Rather than fight this shift in his sympathies, Kazan wrote, he worked it into every aspect of the film. The weakness in his troubled leading man, Montgomery Clift, who had been disfigured in a car accident, fit Kazan’s new conception of the TVA-man hero as an ineffectual city slicker. By contrast, the women were forces of nature. The woman in her 80s (played by 45-year-old Jo Van Fleet) had the solidity of bedrock. The actress playing her granddaughter, Lee Remick (in a role Kazan reportedly considered for the young June Carter Cash), came across as the sexual aggressor in the movie’s central love story. Kazan shot in East Tennessee, surrounding veteran character actors—and a newcomer named Bruce Dern—with inexperienced locals for authenticity.

The result, 1960’s Wild River, may be the best movie of the late director’s career—and yes, that includes On the Waterfront and A Streetcar Named Desire. Though Kazan, who died Sept. 28, called the movie one of his favorites, it wasn’t a hit, and public screenings have been few in the years since. It gets a rare showing 4 p.m. this Sunday as part of the Frist Center’s “Two Days From the Archives: Films of Tennessee From the Nashville Film Festival,” a festival held in conjunction with the Frist’s current “Art of Tennessee” exhibition.

• [Dataset records]
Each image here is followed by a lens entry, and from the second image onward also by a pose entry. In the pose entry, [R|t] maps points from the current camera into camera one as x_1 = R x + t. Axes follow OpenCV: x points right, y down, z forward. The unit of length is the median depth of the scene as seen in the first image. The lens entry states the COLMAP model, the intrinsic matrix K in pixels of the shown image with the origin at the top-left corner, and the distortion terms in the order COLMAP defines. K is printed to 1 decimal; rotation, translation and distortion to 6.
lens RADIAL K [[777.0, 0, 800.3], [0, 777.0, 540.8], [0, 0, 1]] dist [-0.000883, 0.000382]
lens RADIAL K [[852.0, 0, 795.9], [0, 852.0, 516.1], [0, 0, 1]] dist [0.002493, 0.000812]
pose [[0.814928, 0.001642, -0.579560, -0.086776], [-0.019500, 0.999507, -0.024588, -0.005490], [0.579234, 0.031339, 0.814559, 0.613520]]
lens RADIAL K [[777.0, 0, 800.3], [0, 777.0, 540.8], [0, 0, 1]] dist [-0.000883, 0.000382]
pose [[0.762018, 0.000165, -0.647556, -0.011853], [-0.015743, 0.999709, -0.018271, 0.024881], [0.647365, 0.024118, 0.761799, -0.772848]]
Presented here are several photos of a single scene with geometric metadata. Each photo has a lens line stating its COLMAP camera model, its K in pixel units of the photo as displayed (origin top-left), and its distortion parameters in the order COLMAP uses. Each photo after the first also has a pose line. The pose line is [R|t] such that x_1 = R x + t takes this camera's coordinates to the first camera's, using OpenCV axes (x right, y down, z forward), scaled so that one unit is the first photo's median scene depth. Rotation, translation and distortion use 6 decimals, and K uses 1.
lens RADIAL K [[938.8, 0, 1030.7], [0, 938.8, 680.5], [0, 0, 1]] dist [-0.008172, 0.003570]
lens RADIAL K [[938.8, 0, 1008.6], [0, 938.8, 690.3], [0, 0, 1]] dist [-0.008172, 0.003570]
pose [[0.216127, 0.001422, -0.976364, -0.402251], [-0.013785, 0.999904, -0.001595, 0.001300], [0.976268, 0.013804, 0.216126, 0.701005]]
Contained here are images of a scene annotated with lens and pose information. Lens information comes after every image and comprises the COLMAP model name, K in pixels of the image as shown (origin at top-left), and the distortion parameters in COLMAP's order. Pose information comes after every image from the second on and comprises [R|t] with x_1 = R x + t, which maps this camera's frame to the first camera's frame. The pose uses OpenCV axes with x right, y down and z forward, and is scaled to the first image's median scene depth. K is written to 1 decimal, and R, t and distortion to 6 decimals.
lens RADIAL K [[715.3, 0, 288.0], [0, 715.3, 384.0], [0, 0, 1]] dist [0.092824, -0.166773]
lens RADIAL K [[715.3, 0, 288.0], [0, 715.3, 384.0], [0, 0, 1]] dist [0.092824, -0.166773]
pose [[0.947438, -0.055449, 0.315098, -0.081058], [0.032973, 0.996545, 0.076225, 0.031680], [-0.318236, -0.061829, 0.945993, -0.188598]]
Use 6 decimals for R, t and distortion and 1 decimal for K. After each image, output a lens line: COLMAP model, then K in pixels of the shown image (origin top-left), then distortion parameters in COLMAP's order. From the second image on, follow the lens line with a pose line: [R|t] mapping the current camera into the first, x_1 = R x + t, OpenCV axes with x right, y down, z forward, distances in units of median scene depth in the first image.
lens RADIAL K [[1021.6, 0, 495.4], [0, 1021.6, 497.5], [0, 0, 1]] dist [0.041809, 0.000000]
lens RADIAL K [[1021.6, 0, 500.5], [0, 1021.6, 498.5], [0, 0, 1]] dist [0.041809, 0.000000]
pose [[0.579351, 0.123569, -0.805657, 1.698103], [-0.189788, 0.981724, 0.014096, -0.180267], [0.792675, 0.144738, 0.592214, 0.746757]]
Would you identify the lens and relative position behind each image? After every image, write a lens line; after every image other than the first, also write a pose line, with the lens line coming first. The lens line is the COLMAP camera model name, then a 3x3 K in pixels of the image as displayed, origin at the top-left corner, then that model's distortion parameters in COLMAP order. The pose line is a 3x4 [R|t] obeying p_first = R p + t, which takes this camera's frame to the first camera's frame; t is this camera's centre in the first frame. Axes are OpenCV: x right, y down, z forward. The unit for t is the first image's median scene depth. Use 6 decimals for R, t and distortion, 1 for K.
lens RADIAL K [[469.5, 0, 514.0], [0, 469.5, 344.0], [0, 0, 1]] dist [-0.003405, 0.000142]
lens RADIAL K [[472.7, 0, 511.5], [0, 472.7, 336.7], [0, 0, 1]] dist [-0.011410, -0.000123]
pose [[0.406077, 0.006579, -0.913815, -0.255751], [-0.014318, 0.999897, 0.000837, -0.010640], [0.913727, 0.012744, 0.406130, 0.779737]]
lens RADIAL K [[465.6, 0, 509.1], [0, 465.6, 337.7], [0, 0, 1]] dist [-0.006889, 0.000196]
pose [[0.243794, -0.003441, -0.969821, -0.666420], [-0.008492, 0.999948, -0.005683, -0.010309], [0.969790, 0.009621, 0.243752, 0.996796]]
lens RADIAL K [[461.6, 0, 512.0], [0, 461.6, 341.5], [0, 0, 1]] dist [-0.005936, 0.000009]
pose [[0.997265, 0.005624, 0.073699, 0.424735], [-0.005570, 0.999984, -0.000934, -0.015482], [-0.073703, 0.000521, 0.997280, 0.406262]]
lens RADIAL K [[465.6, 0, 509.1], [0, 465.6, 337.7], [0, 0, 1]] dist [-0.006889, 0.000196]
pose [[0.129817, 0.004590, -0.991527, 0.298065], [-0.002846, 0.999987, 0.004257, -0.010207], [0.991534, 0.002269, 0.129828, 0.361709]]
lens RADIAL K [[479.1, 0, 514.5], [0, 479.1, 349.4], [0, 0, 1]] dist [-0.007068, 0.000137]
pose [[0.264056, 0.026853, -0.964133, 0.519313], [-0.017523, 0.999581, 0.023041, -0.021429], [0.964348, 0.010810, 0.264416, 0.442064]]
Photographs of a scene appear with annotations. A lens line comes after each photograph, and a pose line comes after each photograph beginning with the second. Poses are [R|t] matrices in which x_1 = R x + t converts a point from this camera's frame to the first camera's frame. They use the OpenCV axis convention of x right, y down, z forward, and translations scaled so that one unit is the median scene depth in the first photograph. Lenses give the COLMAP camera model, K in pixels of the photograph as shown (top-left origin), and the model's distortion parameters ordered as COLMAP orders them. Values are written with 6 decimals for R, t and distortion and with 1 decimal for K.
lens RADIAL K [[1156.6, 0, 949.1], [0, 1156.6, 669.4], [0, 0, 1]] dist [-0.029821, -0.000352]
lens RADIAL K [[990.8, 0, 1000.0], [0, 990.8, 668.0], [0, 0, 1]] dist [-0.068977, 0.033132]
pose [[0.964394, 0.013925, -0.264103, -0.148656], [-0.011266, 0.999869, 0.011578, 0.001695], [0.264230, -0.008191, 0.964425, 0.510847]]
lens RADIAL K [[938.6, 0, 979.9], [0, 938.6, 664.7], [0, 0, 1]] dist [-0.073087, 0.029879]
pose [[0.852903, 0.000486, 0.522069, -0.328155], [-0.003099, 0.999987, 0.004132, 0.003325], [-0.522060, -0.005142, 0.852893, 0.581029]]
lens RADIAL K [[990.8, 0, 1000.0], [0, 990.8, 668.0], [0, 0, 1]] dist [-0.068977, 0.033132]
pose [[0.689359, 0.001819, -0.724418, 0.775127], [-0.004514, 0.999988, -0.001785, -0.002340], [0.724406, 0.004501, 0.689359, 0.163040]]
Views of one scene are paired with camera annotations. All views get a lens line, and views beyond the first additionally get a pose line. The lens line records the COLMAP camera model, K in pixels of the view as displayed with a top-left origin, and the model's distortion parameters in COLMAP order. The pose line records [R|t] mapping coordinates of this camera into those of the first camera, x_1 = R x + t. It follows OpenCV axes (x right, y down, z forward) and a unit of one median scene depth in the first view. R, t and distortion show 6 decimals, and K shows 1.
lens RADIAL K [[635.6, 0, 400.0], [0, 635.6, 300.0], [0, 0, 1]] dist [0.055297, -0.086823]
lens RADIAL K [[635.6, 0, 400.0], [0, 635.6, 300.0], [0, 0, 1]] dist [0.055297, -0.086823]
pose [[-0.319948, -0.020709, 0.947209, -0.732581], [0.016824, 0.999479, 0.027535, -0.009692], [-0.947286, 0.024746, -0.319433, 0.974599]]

• [What to do]
Please answer these from the Wild River passage:
(a) Which actress played the woman in her 80s?
(b) In what year was Wild River released?
(c) At what time does the Sunday showing start?
The data comes from a source separate from the Wild River passage.

• [Worked solution]
(a) Jo Van Fleet
(b) 1960
(c) 4 p.m.